Here in Eretz Yisrael, as the heavy heat of summer finally eases, you can feel the season shifting. The nights cool, the air softens, and the earth prepares for rain. Grapes and figs have been harvested, the balance of the equinox arrives, and a new moon rises in the autumn sky. This is not the beginning of the year. It is the turning of the cycle.
And yet we are told this time is Rosh Hashanah — the “head of the year.”
The Torah tells a different story. In Exodus 12:2, G-d says clearly: “This month [Nisan] shall be for you the beginning of months.” The true new year comes in spring, when the Jewish people were born as a nation, stepping out of Egypt into freedom, when the land itself bursts with renewal.
That is the new year of the Torah, rooted in liberation, fertility, and the rebirth of nature. Tishrei, on the other hand, is called only “the seventh month.” Even its name, Tishrei, is not Hebrew but Babylonian, from the Akkadian tašrītu, meaning “beginning” or “inauguration.” Like the other Babylonian month names, it was adopted after the exile.
The rabbis of the Mishnah later reframed the first of Tishrei as the birthday of humanity, linking it to the creation of Adam and Chava and eventually making it the “new year.” That shift turned this season from renewal and freedom to judgment and fear.
Why? Perhaps because fear is easier to control than freedom. A people who believe their lives are written in a book of judgment are easier to regulate than a people who dance in the desert after liberation. Perhaps because Nisan, full of women’s leadership — Yocheved, Miriam, the midwives, the women dancing at the sea — was too wild and embodied to domesticate.

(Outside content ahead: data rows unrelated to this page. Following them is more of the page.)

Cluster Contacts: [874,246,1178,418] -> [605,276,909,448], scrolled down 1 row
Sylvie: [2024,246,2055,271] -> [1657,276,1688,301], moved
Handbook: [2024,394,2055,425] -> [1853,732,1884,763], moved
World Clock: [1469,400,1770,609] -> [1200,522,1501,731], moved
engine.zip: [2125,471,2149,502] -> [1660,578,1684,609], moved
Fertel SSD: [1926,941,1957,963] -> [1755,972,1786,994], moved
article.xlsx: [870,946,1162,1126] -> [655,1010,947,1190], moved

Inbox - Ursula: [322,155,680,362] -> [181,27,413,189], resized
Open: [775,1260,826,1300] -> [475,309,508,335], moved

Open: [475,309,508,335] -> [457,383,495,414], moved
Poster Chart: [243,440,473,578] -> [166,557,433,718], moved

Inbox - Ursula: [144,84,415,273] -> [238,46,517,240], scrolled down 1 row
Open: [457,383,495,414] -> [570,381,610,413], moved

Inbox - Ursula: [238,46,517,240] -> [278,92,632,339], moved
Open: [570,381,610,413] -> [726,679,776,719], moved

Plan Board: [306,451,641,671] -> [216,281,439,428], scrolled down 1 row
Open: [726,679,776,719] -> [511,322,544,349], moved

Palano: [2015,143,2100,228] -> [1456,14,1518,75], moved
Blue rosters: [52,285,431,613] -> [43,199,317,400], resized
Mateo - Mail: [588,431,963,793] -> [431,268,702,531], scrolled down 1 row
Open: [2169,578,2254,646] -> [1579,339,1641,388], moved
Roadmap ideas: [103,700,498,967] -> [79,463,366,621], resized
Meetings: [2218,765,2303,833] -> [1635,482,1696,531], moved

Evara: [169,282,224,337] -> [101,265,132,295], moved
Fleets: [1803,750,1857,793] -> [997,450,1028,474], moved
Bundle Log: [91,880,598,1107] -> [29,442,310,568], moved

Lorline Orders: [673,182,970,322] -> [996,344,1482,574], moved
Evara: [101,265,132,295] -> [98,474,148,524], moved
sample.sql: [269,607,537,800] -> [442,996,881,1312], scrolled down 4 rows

Tishrei could be ritualized, institutionalized, centralized in the synagogue and under male authority. Even the mystics, from the Baal Shem Tov to Chabad, had to reinterpret it, splitting the difference: Nisan as the new year of redemption, Tishrei as the new year of creation. But the very need to explain shows it was never the Torah’s original intent.
As a chozeret teshuvah, I once embraced all of this unquestioningly. I baked the challah, set the table, and believed that if I did it all right, I would be inscribed for life. And in many ways, I still do the things I’m “supposed” to do: I bake my round challahs, I dip apples in honey with my kids, I cook the festive meals. These are part of our culture and tradition, and I honor them. But I no longer confuse them with the essence of this season.
Because my true house of prayer is outdoors, walking in nature, talking to G-d with my whole heart. It is any moment of the day, all year long, when I pause to connect, to listen, to return.
Through 12-step recovery, I have been learning to override my old programming and live from my higher self, the truest version of me. Recovery has been my ongoing spiritual journey, teaching me that guilt and shame are not the path to G-d. Fear is not the path. The path is honesty, humility, repair, connection, and trust.
That is what this season really is: not a “new year,” but a turning, a returning. Living in this land makes that truth obvious. Springtime is when everything begins again, the real new year. Autumn is different: it is balance, the lifting of heat, the inward journey, the moment to return.
So perhaps “L’shana tova” is not the best greeting after all.
Perhaps instead we should bless each other with something more real, like “May this be a good season of return. May you find balance, may you find truth.”
Rosh Hashanah is not the new year. It is the great turning, the season of teshuvah, the moon of the soul. It is not about fear and judgment, but about trusting the One who always cares for us, who wants the best for us, and who gave us the ability to hear Him in our own hearts.
To question is not betrayal; it is faith. To trust ourselves, our intuition, our direct line to G-d — that is true emunah, that is real bitachon.